*** Opening of Selected text ***

Runtime Configuration

In the last section we associated tasks with scripts and ran a simple suite. In this section we will look at how we can configure these tasks.

Environment Variables

We can specify environment variables in a task’s [environment] section. These environment variables are then provided to jobs when they run.

[runtime]
    [[countdown]]
        script = seq $START_NUMBER
        [[[environment]]]
            START_NUMBER = 5

Each job is also provided with some standard environment variables e.g:

CYLC_SUITE_RUN_DIR
The path to the suite’s run directory (e.g. ~/cylc-run/suite).
CYLC_TASK_WORK_DIR
The path to the associated task’s work directory (e.g. run-directory/work/cycle/task).
CYLC_TASK_CYCLE_POINT
The cycle point for the associated task (e.g. 20171009T0950).

There are many more environment variables - see the Cylc User Guide for more information.

Job Submission

By default Cylc runs jobs on the machine where the suite is running. We can tell Cylc to run jobs on other machines by setting the [remote]host setting to the name of the host, e.g. to run a task on the host computehost you might write:

[runtime]
    [[hello_computehost]]
        script = echo "Hello Compute Host"

*** Close of Selected text ***
*** Opening of Dataset records ***

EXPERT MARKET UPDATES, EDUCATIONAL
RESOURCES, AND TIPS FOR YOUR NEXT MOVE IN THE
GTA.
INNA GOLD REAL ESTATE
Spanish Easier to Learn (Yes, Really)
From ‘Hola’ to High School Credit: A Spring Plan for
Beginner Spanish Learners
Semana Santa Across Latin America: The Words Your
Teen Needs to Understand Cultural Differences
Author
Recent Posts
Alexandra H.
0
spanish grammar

*** Close of Dataset records ***
*** Opening of Dataset records ***

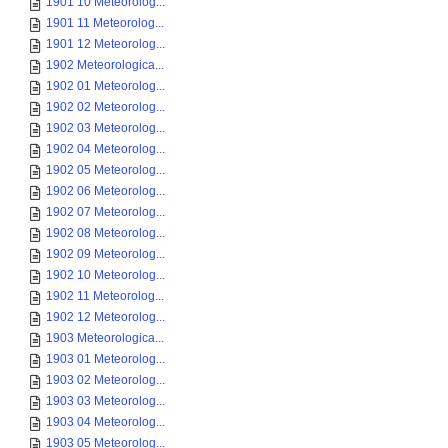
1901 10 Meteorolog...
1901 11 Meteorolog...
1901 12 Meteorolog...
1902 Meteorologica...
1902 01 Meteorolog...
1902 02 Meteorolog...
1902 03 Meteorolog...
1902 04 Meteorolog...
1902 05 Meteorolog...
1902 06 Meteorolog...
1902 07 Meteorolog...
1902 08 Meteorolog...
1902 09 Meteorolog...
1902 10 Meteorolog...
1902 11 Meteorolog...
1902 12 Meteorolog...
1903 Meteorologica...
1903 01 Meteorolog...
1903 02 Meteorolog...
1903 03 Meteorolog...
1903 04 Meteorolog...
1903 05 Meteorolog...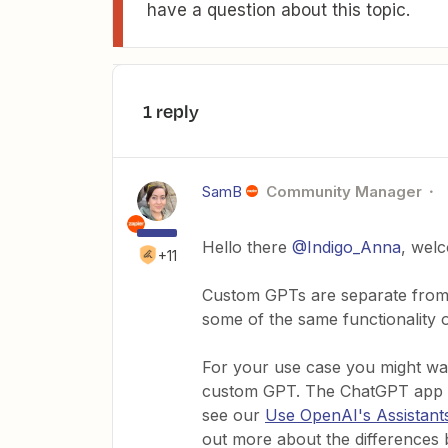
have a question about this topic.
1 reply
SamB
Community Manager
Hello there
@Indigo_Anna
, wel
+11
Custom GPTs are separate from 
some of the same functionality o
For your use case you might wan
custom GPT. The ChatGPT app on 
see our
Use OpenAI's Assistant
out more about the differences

*** Close of Dataset records ***

- What is being asked
Could you pick up the Cylc runtime configuration tutorial where it stops and carry it on from there?

- Answer for this exercise
        [[[remote]]]
            host = computehost

Cylc also executes jobs as background processes by default. When we are running jobs on other compute hosts we will often want to use a batch system (job scheduler) to submit our job. Cylc supports the following batch systems:

  • at
  • loadleveler
  • lsf
  • pbs
  • sge
  • slurm
  • moab

Batch systems typically require directives in some form. Directives inform the batch system of the requirements of a job, for example how much memory a given job requires or how many CPUs the job will run on. For example:

[runtime]
    [[big_task]]
        script = big-executable

        # Submit to the host "big-computer".
        [[[remote]]]
            host = big-computer

        # Submit the job using the "slurm" batch system.
        [[[job]]]
            batch system = slurm

        # Inform "slurm" that this job requires 500MB of RAM and 4 CPUs.
        [[[directives]]]
            --mem = 500
            --ntasks = 4

Timeouts

We can specify a time limit after which a job will be terminated using the [job]execution time limit setting. The value of the setting is an ISO8601 duration. Cylc automatically inserts this into a job’s directives as appropriate.

[runtime]
    [[some_task]]
        script = some-executable
        [[[job]]]
            execution time limit = PT15M  # 15 minutes.

Retries

Sometimes jobs fail. This can be caused by two factors:

  • Something going wrong with the job’s execution e.g:
    • A bug;
    • A system error;
    • The job hitting the execution time limit.
  • Something going wrong with the job submission e.g:
    • A network problem;
    • The job host becoming unavailable or overloaded;
    • An issue with the directives.

In the event of failure Cylc can automatically re-submit (retry) jobs. We configure retries using the [job]execution retry delays and [job]submission retry delays settings. These settings are both set to an ISO8601 duration, e.g. setting execution retry delays to PT10M would cause the job to retry every 10 minutes in the event of execution failure.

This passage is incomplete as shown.